Their table of surver results is depressing. http://www.americancivicliteracy.org/2008/additional_finding.html
On 29 of the 33 questions, random citizens scored better than elected politicians.

Brian H
July 24, 2012 4:18 am

typo: survey, not ‘server’.

Entropic man
July 24, 2012 9:26 am

Follow the money. Who benefitted from the hack?Who coordinated the release of the e-mails for maximum influence on the Copenhagen conference? Who benefitted financially from the outcome?

Reply to  Entropic man
July 25, 2012 5:11 am

At 9:26 AM on 24 July, Entropic man had posted in response to this thread:

Follow the money. Who benefitted from the hack?Who coordinated the release of the e-mails for maximum influence on the Copenhagen conference? Who benefitted financially from the outcome?

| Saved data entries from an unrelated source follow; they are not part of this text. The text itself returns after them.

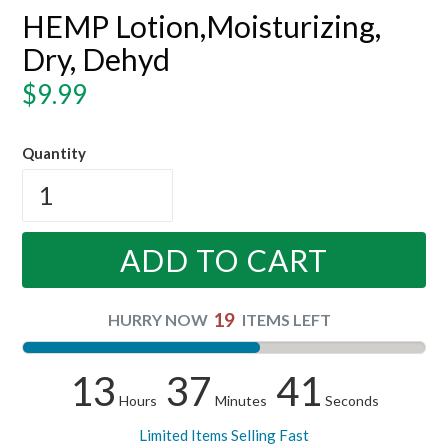
HEMP Lotion,Moisturizing,
Dry, Dehyd
Regular
$9.99
price
Quantity
ADD TO CART
19
HURRY NOW
ITEMS LEFT
13
37
40
Hours
Minutes
Seconds
Limited Items Selling Fast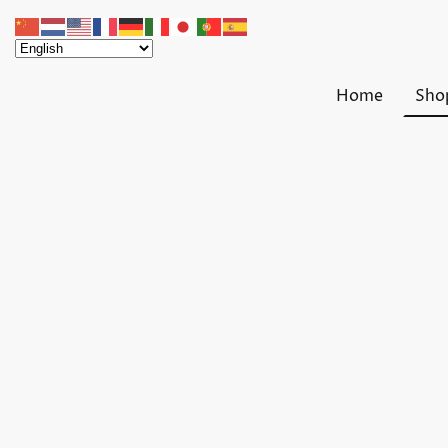
Home
Sho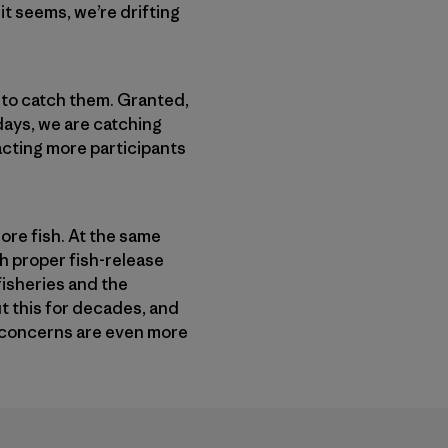
 it seems, we’re drifting
s to catch them. Granted,
 days, we are catching
acting more participants
more fish. At the same
ch proper fish-release
fisheries and the
t this for decades, and
my concerns are even more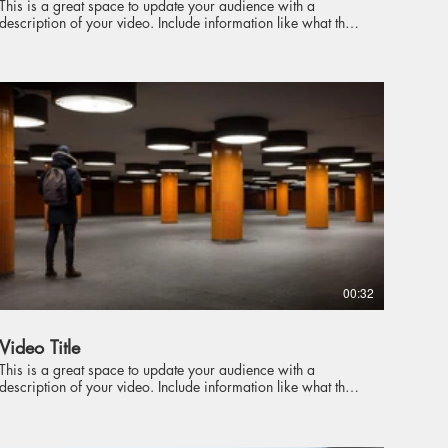
This is a great space to update your audience with a
description of your video. Include information like what the
video is about, who produced it, where it was filmed, and
why it’s a must-see for viewers. Remember this is a
showcase for your professional work, so be sure to use
intriguing language that engages viewers and invites them to
sit back and enjoy.
00:32
Video Title
This is a great space to update your audience with a
description of your video. Include information like what the
video is about, who produced it, where it was filmed, and
why it’s a must-see for viewers. Remember this is a
showcase for your professional work, so be sure to use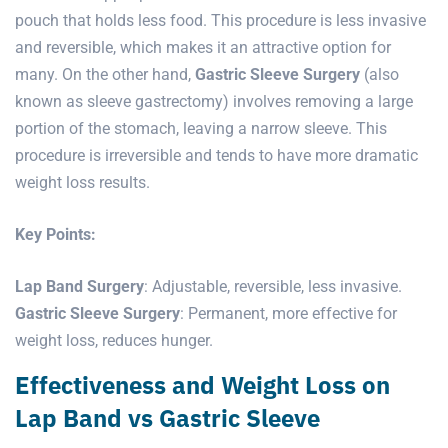
pouch that holds less food. This procedure is less invasive
and reversible, which makes it an attractive option for
many. On the other hand,
Gastric Sleeve Surgery
(also
known as sleeve gastrectomy) involves removing a large
portion of the stomach, leaving a narrow sleeve. This
procedure is irreversible and tends to have more dramatic
weight loss results.
Key Points:
Lap Band Surgery
: Adjustable, reversible, less invasive.
Gastric Sleeve Surgery
: Permanent, more effective for
weight loss, reduces hunger.
Effectiveness and Weight Loss on
Lap Band vs Gastric Sleeve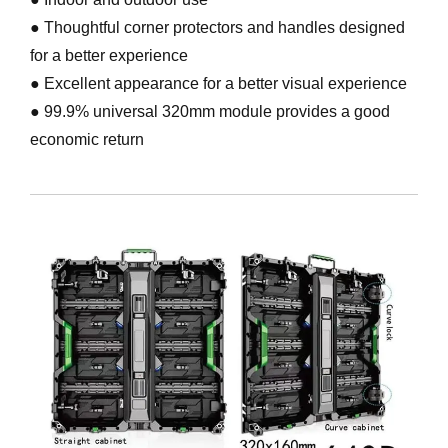
● Thoughtful corner protectors and handles designed
for a better experience
● Excellent appearance for a better visual experience
● 99.9% universal 320mm module provides a good
economic return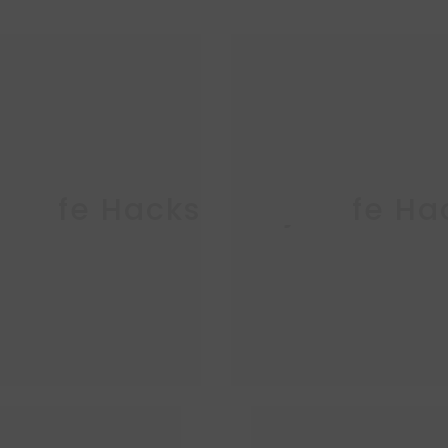
ja Life Hacks
Ninja Life Ha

For a “Who” numbering in the vicinity of 7.028 billion – as in those who have “benefitted from the hack” which so precipitously overturned the warmista pork barrel on 17 November 2009 – that surely doesn’t do much to narrow things down, does it?
Might as well ask “Who” are among the approximately two million people annually benefiting from the defensive use of handguns and other firearms in these United States, this also being a bit of information conscientiously not headlined in the leftie-luser lamestream media.

woodNfish
July 25, 2012 7:15 am

Tucci78 says: July 25, 2012 at 5:11 am “overturned the warmista pork barrel”
That pork barrel has not been overturned at all, Tucci78. If you think it has then how do you explain the continuing grants, Solyndra and all the other “green energy” scams that our crimiinal government is putting our money into, California cap & trade, etc. Nothing has slowed down and it won’t until the senate and the white house change parties, and even then it won’t last long because many republicans and Romney are rinos, and they are so stupid they believe the AGW BS.